Koma setzte ich in diesem Moment mit Tod gleich.

Ich habe in meinem Leben bis jetzt nur schlechte Erfahrungen mit Komapatienten gemacht.

Mom hatte mir verboten, Robyn im Krankenhaus zu besuchen, bis ich mich etwas beruhigt hätte. Ich konnte also nichts tun, außer herumzusitzen, zu warten, hoffen, weinen. Heute weiß ich, was Freund­schaft bedeutet, und das nicht nur, weil die Bilder aus Robyns Spind nun eingerahmt auf meinem Nachttisch stehen.

Mom sagte es mir zwar nicht ins Gesicht, aber ich weiß ganz genau, dass sie nicht wollte, dass die depressive Verstimmung der Tochter der »ach so bekannten Künstlerin« an die Öffentlichkeit gelangte. Genau­so sehr aber wusste ich, dass Dad es Mom mehr als übel nehmen würde, falls er mitbekommen sollte, wie schlecht es mir gerade geht. Es ist ein stummes Versprechen, denn ich will das noch weniger als Mom.

Ich schreibe Robyn Briefe, erzähle ihr alles, was ich ihr sonst auch sagen würde.

Denn sie hat es nicht verdient, vergessen zu werden.

Sie ist meine beste Freundin, wenn auch meine einzige. Und vielleicht ist sie das auch, weil sie nicht eines dieser Klischee­mädchen aus ihren Büchern ist. Vielleicht, weil sie mir jeden Tag aufs Neue beweist, dass man auch ohne die traditionellen roségoldenen iPhones, die jedes Mädchen zum zwölften Geburtstag von Daddy spendiert bekommt, oder ohne Extensions und aufgeklebte Wimpern, mit denen heutzutage schon Zehnjährige durch die Straßen unserer Stadt spazieren, existieren kann.

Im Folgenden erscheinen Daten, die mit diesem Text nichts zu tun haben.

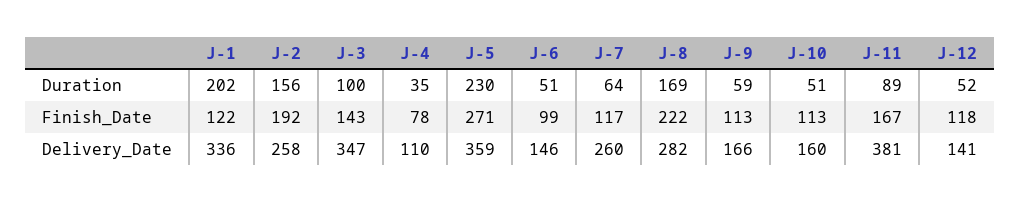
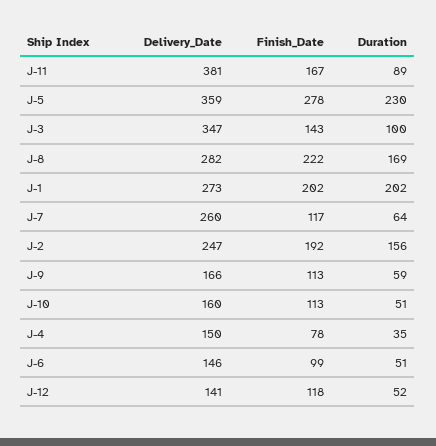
J-1, Finish_Date: 122 -> 202
J-5, Finish_Date: 271 -> 278
J-1, Delivery_Date: 336 -> 273
J-2, Delivery_Date: 258 -> 247
J-4, Delivery_Date: 110 -> 150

Sie ist keines dieser Mainstreammädchen.

Robyn ist unter diesen knapp acht Milliarden Erdbewohnern mein Lieblingsmensch.

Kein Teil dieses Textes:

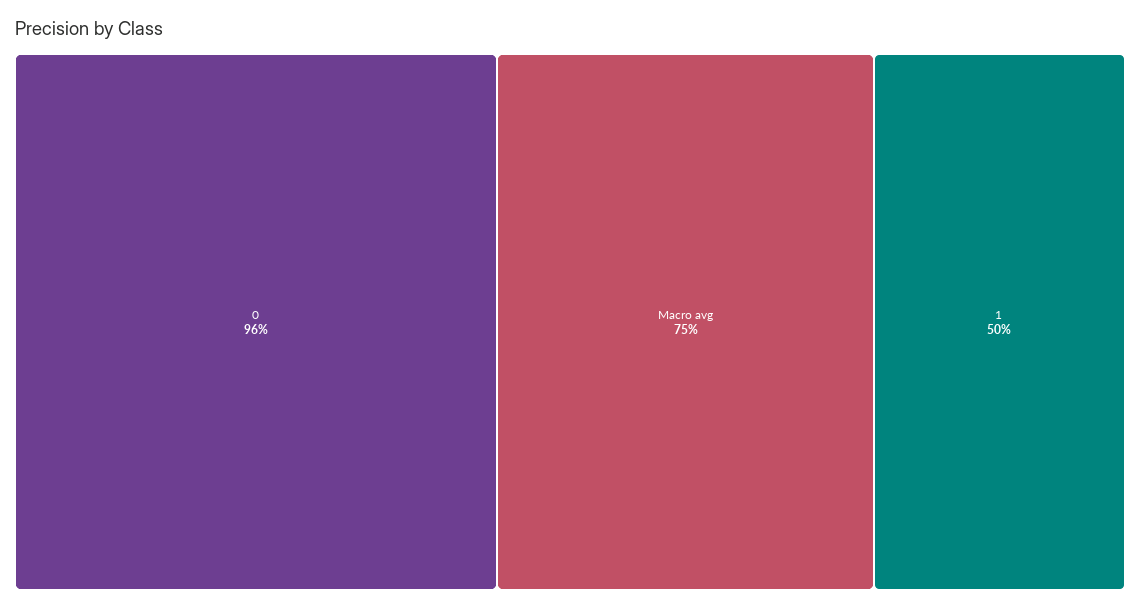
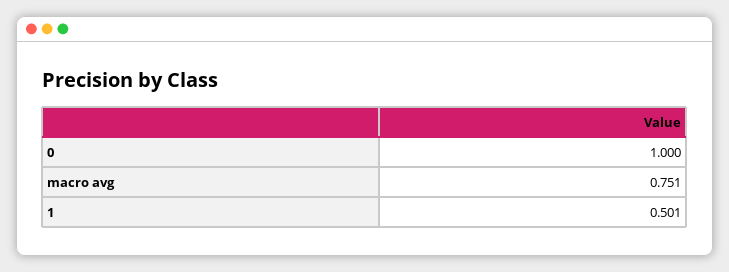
0: 0.96 -> 1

Denn das Geschehene ist nur ein Dominostein, der so viel in mir zum Kippen gebracht hat.

Ich versuche, die Zeit totzuschlagen und mir einzureden, dass sie eine Chance hat zu überleben, wenn auch nur eine unrealistische.

Aber was ist schon realistisch?

Robyn IST stark, DAS ist realistisch.

Niemals würde sie sich kampflos umhauen lassen.

Meine Hand mit dem alten Notenblatt fühlt sich taub an, als ich die Lines darauf in meiner krakeligen Viertklässlerinnenschrift zu entziffern beginne. Erinnerungen aus einem Kinderzimmer ­flackern auf.